Em causa está também uma dívida de 75 milhões de euros da empresária à Sonangol por causa do investimento feito numa sociedade holandesa, a Esperaza, que detém uma participação na Galp em parceria com o grupo Amorim.
Ao todo, o Ministério Público estima em 1.136.996.825,56, ou seja, mais de mil milhões de dólares, o montante que Isabel dos Santos e Sindika Dokolo têm de entregar ao Estado, dívida "resultante de vários negócios em intervieram empresas do Estado e os requeridos" e em que "o Estado, por via das suas empresas Sodiam e Sonangol, transferiu enormes quantias em moeda estrangeira para empresas no estrangeiro cujos beneficiários últimos são os requeridos, sem que houvesse o retorno convencionado".

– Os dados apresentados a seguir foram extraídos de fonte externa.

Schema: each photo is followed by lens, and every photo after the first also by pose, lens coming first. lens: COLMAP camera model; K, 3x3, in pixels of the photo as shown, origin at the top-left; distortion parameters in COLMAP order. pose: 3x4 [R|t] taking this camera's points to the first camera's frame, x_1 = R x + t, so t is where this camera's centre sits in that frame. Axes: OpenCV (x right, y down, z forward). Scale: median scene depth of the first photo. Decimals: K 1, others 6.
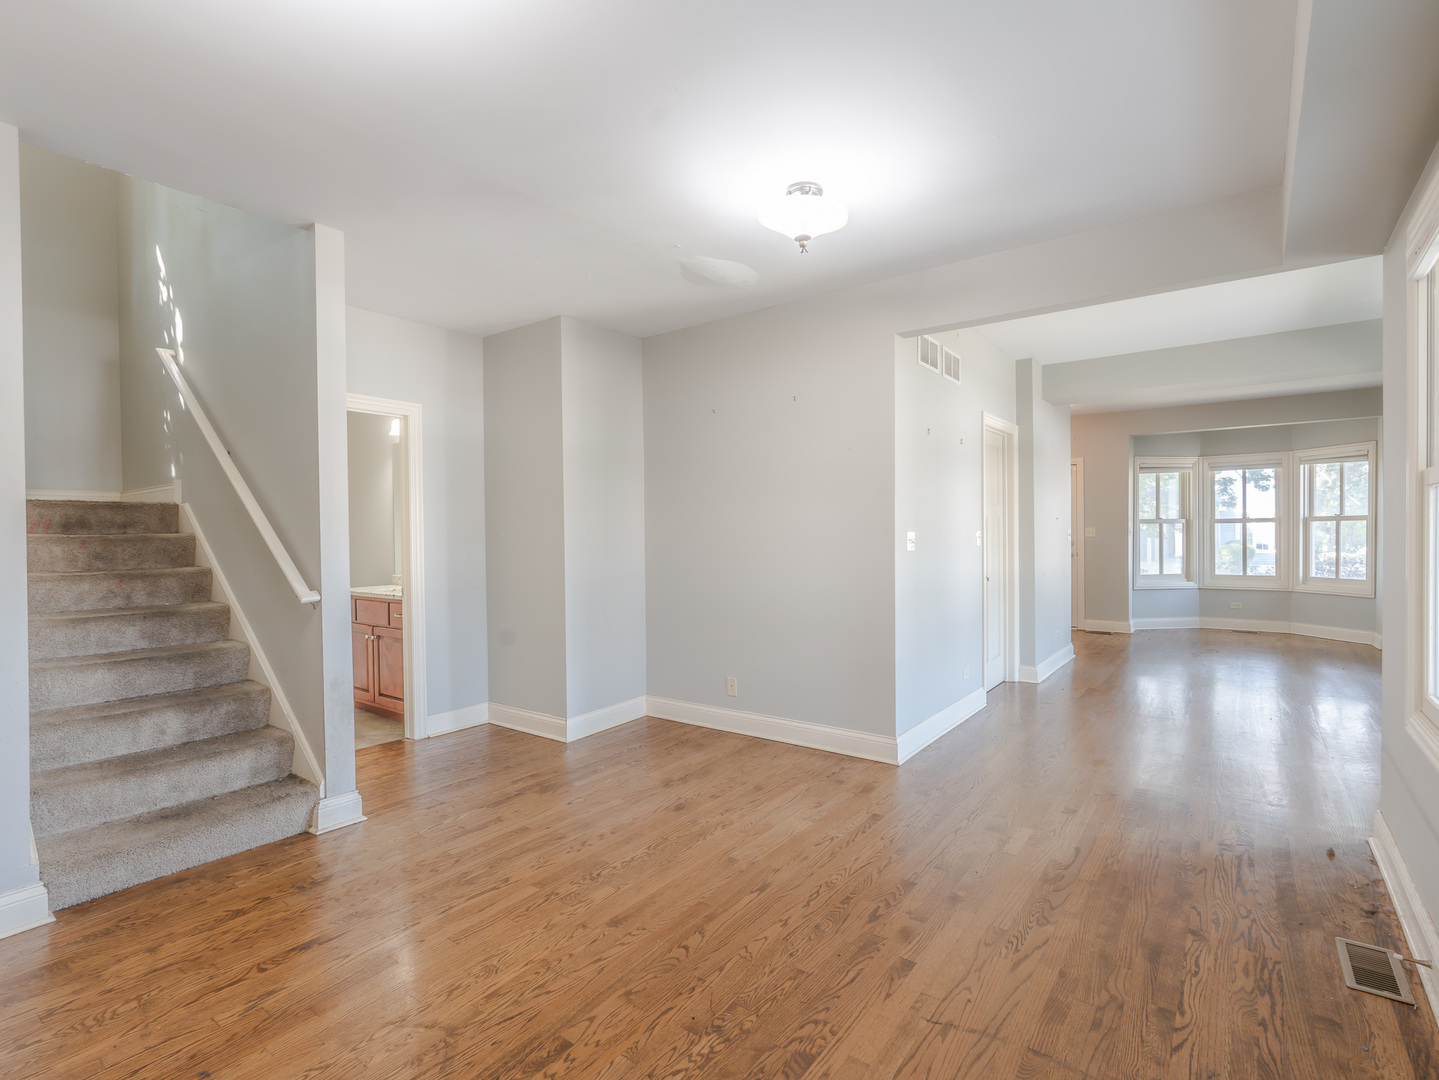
lens RADIAL K [[703.7, 0, 719.5], [0, 703.7, 540.0], [0, 0, 1]] dist [-0.002035, -0.000093]
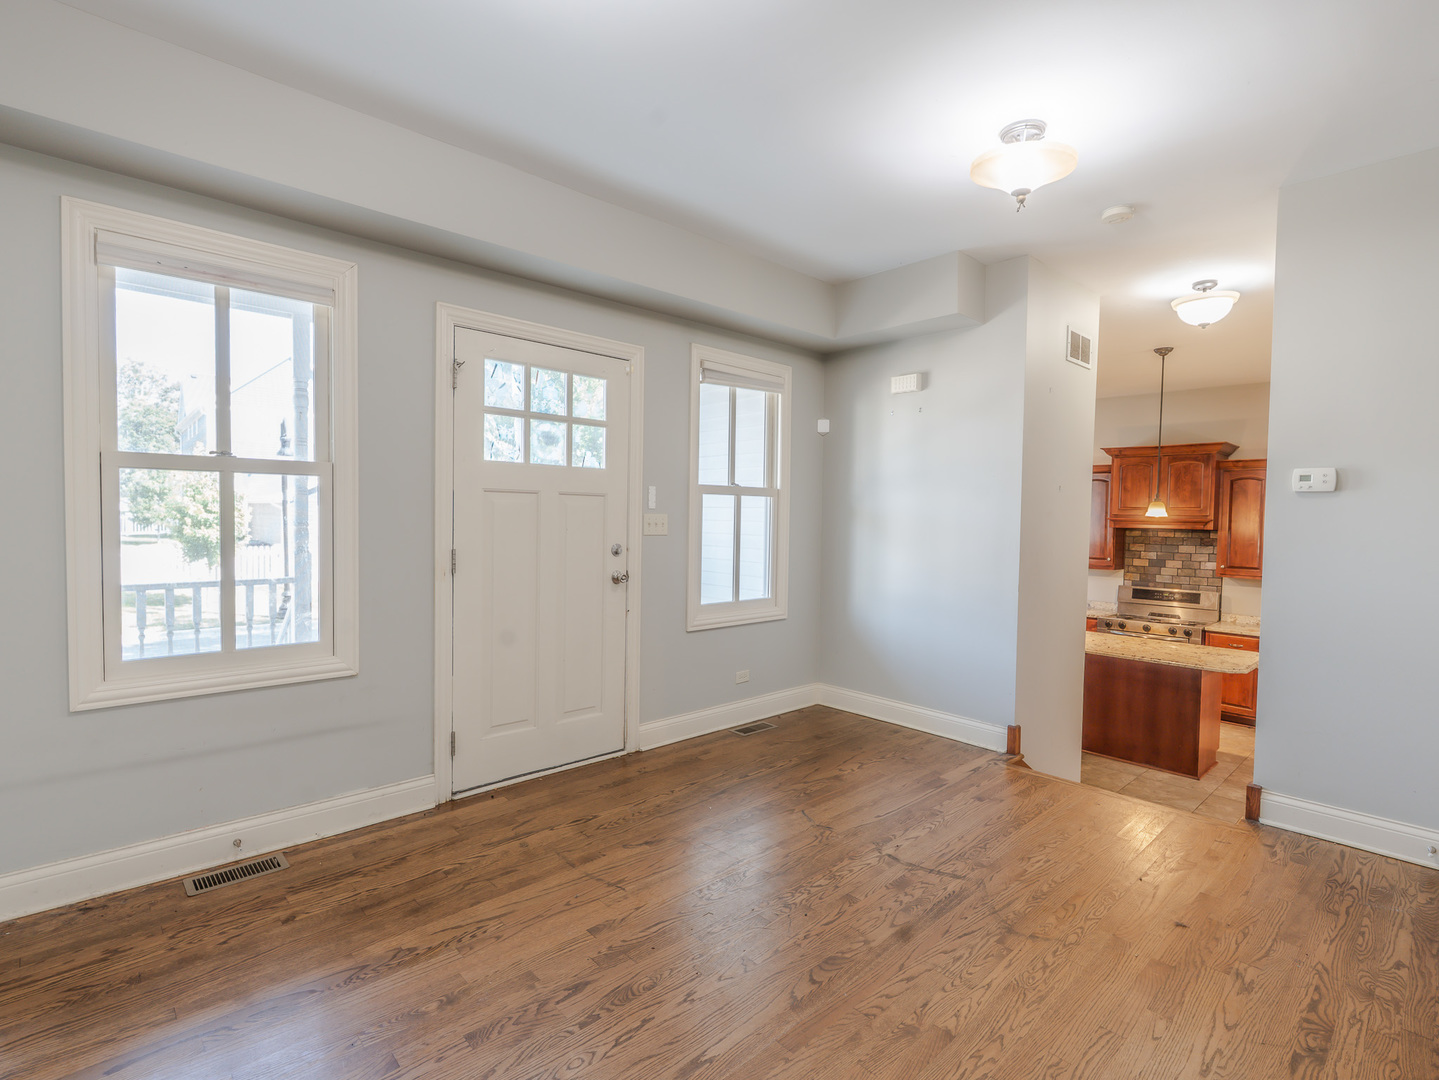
lens RADIAL K [[703.7, 0, 719.5], [0, 703.7, 540.0], [0, 0, 1]] dist [-0.002035, -0.000093]
pose [[-0.984582, -0.008371, 0.174723, -0.090256], [-0.000447, 0.998971, 0.045343, -0.014839], [-0.174923, 0.044566, -0.983573, 2.046982]]
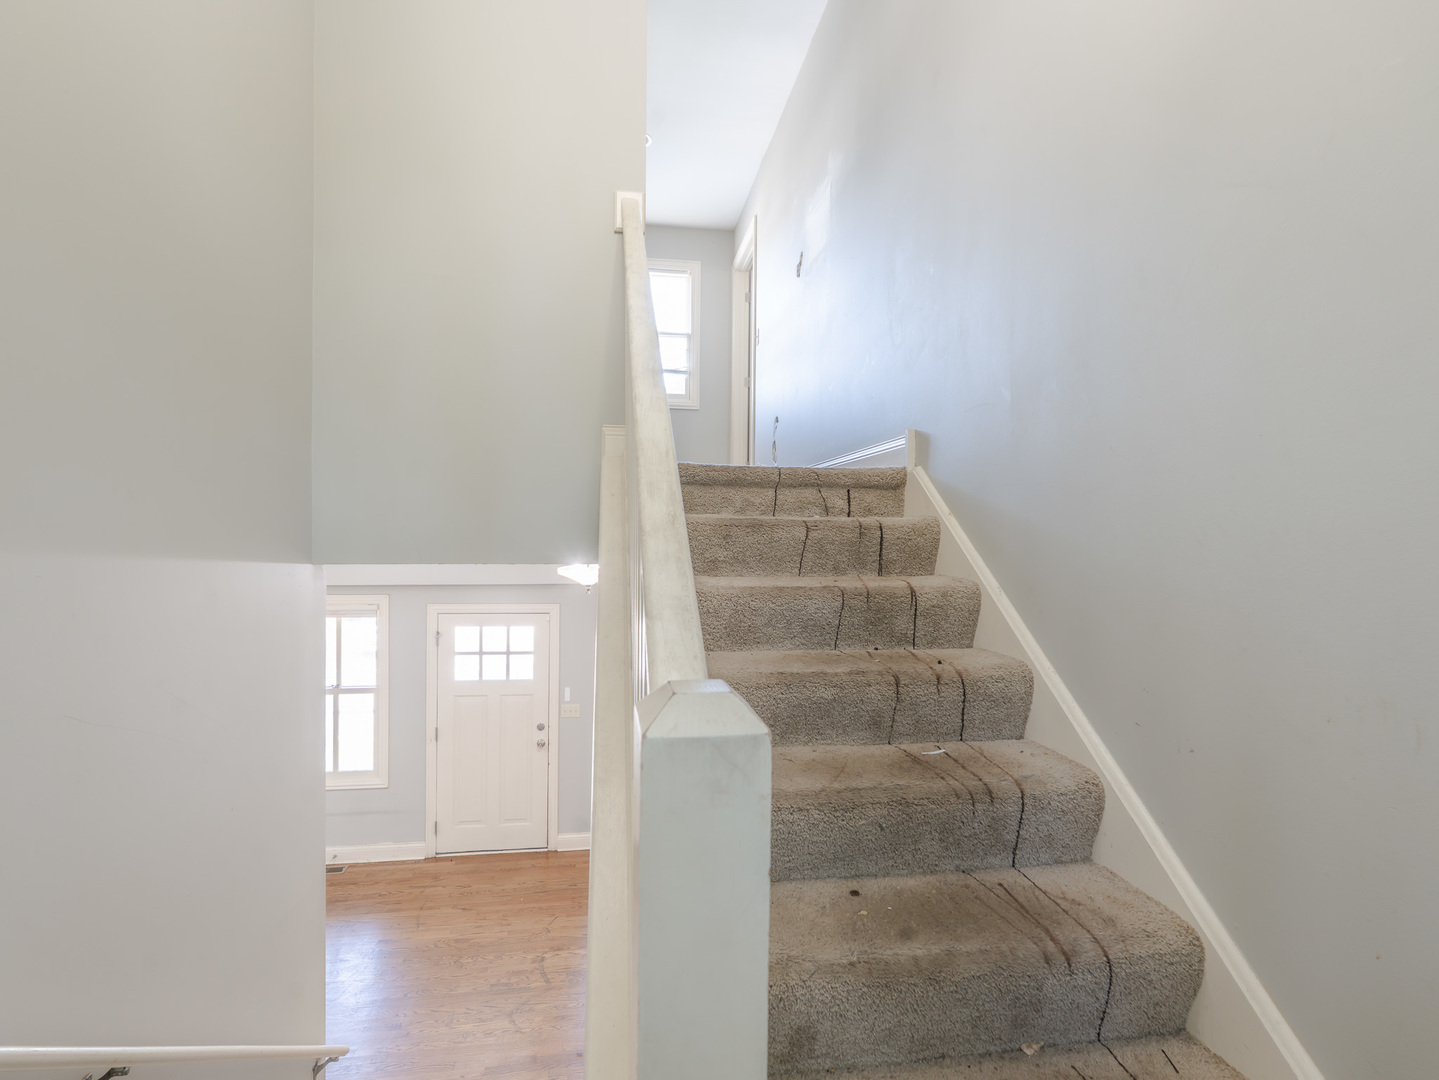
lens RADIAL K [[703.7, 0, 719.5], [0, 703.7, 540.0], [0, 0, 1]] dist [-0.002035, -0.000093]
pose [[-0.714839, -0.002238, 0.699285, -2.229091], [0.007643, 0.999910, 0.011013, -0.755159], [-0.699247, 0.013217, -0.714758, 1.925572]]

Na decisão judicial consta ainda que o Banco Nacional de Angola, na qualidade de Entidade Reguladora de todas as instituições financeiras bancárias, deve fiscalizar a actuação dos bancos BIC, BAI, BFA e BE relativamente ao arresto, impedindo qualquer transferência de valores a partir destas contas seja qual for o motivo.
Relativamente à participação social, o Tribunal nomeia fiel depositário, os Conselhos de Administração das empresas visadas, "ficando estas proibidas de proceder a qualquer cedência ou outro negócio sobre as participações sociais a arrestar e igualmente proibidas de proceder à entrega de lucros aos requeridos".
O despacho do TPL obriga também o Banco Nacional de Angola a não emitir qualquer Licença de Exportação de Capital a favor ou a pedido de qualquer das empresas referidas, abrangidas pelo arresto, bem como a dar conhecimento imediato ao tribunal de qualquer tentativa de realização deste tipo de operações.
O Tribunal dá ainda ordem para que sejam notificados os bancos BIC, BFA, BAI e BE e todas as sociedades referidas nos autos em que os requeridos detêm participação social, para apresentarem cópia do seu pacto ou estatuto social e livro de registo de acções "sob pena de incorrer na prática de um crime de desobediência".